*EXERCISE GOAL*.
Gather every line in the listing below that contains the string "repo".

*GIVEN RECORDS*.
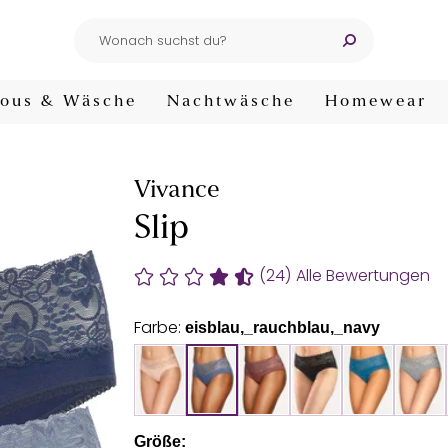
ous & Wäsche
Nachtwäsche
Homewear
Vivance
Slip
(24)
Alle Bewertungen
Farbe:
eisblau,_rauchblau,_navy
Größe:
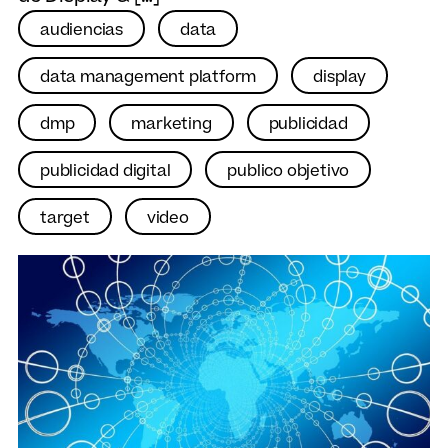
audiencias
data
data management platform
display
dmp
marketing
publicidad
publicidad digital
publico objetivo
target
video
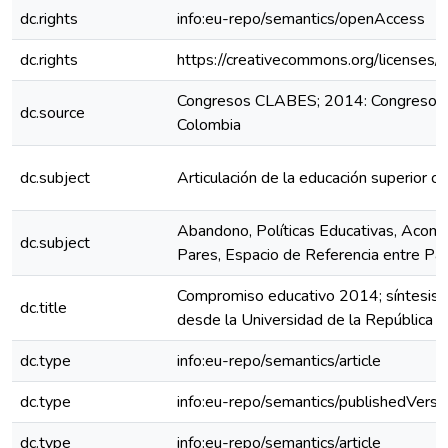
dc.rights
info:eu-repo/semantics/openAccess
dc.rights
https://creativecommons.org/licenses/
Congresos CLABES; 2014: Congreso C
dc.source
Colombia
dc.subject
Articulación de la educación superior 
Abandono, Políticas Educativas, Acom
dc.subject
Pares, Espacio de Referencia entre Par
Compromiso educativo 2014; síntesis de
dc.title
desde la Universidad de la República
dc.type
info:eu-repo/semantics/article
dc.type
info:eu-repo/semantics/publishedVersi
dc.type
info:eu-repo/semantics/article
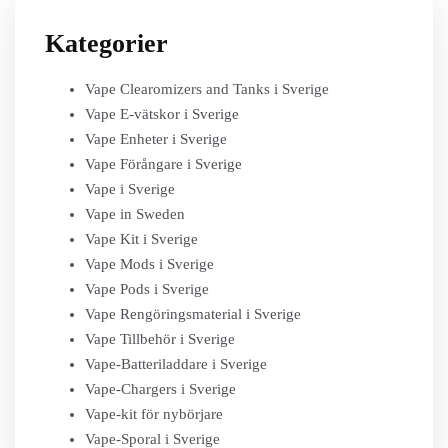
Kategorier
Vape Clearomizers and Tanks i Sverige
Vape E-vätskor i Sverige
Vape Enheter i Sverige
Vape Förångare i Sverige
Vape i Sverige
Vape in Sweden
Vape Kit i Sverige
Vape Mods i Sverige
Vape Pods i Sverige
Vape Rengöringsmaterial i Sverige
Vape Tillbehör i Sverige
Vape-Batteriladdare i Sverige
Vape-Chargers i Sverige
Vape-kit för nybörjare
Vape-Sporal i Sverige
...
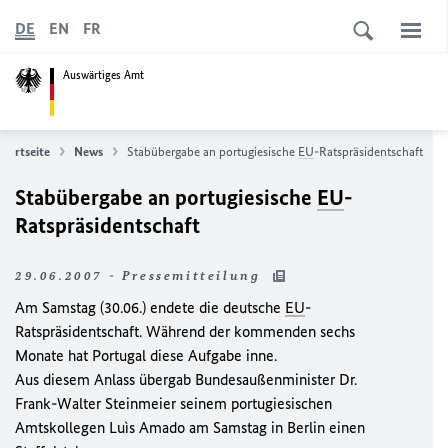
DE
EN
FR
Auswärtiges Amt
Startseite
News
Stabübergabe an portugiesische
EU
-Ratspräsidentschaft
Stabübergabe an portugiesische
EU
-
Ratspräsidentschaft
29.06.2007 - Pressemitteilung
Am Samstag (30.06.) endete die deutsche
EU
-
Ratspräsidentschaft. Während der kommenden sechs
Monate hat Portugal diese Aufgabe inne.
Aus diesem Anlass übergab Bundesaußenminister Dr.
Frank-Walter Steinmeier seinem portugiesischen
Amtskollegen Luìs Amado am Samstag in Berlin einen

*PROBLEM SOLUTION*.
info:eu-repo/semantics/openAccess
info:eu-repo/semantics/article
info:eu-repo/semantics/publishedVersi
info:eu-repo/semantics/article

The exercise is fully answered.